Task statement = Update the stretch of the records from the start through the line that contains "Akıllı Sıralama" by replacing "Tümünü Temizle" with "Filtreleri Temizle", leaving everything else unchanged. Return only those lines.
---------- Entries provided
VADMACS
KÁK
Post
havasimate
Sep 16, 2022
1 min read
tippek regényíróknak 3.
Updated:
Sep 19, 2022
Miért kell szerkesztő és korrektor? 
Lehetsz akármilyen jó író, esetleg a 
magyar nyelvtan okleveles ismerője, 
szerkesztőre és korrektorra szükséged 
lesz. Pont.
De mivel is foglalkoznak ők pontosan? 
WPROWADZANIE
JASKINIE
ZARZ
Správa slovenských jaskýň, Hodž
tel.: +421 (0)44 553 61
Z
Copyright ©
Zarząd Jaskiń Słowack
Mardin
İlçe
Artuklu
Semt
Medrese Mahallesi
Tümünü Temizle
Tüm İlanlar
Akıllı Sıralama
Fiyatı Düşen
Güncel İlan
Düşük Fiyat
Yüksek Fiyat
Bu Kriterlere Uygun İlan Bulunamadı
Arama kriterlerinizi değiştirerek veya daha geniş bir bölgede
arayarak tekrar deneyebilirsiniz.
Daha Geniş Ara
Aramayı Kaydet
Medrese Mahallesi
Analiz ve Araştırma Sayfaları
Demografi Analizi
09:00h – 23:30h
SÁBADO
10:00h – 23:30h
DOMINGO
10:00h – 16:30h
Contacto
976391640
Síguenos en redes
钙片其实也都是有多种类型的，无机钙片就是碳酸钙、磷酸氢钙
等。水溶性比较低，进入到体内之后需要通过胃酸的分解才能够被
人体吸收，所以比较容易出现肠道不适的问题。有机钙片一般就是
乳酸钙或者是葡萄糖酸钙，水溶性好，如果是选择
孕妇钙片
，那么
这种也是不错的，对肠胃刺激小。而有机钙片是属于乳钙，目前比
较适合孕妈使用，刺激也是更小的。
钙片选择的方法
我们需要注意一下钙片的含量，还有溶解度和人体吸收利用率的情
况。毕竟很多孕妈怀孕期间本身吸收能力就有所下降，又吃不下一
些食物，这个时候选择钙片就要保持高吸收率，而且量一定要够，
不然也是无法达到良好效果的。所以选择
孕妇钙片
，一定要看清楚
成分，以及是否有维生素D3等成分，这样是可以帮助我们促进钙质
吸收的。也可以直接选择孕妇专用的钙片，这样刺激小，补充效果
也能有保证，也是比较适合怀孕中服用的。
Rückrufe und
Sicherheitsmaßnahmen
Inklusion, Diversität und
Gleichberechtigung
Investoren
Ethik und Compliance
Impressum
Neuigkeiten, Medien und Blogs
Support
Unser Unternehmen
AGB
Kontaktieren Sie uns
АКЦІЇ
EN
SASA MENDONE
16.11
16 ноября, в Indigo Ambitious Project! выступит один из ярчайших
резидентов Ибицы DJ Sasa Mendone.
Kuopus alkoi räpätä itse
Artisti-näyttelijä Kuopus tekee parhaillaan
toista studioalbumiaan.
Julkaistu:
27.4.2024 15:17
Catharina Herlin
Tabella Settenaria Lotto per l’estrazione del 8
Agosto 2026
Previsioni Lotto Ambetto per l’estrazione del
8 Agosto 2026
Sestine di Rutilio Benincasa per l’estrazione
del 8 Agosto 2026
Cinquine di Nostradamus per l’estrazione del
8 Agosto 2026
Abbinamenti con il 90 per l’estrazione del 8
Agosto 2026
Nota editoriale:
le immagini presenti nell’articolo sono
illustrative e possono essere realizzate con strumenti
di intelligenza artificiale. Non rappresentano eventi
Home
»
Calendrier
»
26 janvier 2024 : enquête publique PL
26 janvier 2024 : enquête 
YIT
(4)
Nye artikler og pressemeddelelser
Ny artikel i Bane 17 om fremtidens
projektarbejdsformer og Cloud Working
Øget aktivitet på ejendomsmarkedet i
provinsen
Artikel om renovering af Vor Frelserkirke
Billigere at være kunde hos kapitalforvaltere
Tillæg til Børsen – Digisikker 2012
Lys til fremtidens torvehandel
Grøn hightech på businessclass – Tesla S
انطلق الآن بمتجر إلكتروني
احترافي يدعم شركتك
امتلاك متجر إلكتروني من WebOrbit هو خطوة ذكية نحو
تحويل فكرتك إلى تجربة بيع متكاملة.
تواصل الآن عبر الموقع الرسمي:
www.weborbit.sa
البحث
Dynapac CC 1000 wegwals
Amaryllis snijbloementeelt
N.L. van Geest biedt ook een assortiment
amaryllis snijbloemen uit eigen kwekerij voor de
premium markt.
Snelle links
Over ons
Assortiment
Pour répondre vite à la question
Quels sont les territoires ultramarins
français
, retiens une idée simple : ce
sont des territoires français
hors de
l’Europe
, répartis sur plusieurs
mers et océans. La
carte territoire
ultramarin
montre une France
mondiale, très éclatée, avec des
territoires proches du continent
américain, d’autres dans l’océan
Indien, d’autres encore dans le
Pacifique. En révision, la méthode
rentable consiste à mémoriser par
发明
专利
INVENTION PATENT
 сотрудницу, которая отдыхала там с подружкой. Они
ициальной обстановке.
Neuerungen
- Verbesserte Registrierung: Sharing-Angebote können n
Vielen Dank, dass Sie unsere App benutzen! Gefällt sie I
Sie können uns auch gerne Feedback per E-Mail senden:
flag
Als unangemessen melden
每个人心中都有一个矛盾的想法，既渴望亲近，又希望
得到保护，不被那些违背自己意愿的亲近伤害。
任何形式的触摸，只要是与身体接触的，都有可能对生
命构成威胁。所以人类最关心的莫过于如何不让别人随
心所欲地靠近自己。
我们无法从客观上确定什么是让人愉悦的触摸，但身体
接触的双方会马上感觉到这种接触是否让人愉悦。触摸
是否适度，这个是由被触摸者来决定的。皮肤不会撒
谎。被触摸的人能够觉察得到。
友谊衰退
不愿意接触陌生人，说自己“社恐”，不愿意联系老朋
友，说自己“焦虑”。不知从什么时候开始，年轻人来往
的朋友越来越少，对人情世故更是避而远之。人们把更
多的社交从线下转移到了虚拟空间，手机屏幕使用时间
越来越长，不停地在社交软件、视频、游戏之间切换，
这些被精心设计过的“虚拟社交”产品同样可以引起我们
--------------------
Exercise response =
VADMACS
KÁK
Post
havasimate
Sep 16, 2022
1 min read
tippek regényíróknak 3.
Updated:
Sep 19, 2022
Miért kell szerkesztő és korrektor? 
Lehetsz akármilyen jó író, esetleg a 
magyar nyelvtan okleveles ismerője, 
szerkesztőre és korrektorra szükséged 
lesz. Pont.
De mivel is foglalkoznak ők pontosan? 
WPROWADZANIE
JASKINIE
ZARZ
Správa slovenských jaskýň, Hodž
tel.: +421 (0)44 553 61
Z
Copyright ©
Zarząd Jaskiń Słowack
Mardin
İlçe
Artuklu
Semt
Medrese Mahallesi
Filtreleri Temizle
Tüm İlanlar
Akıllı Sıralama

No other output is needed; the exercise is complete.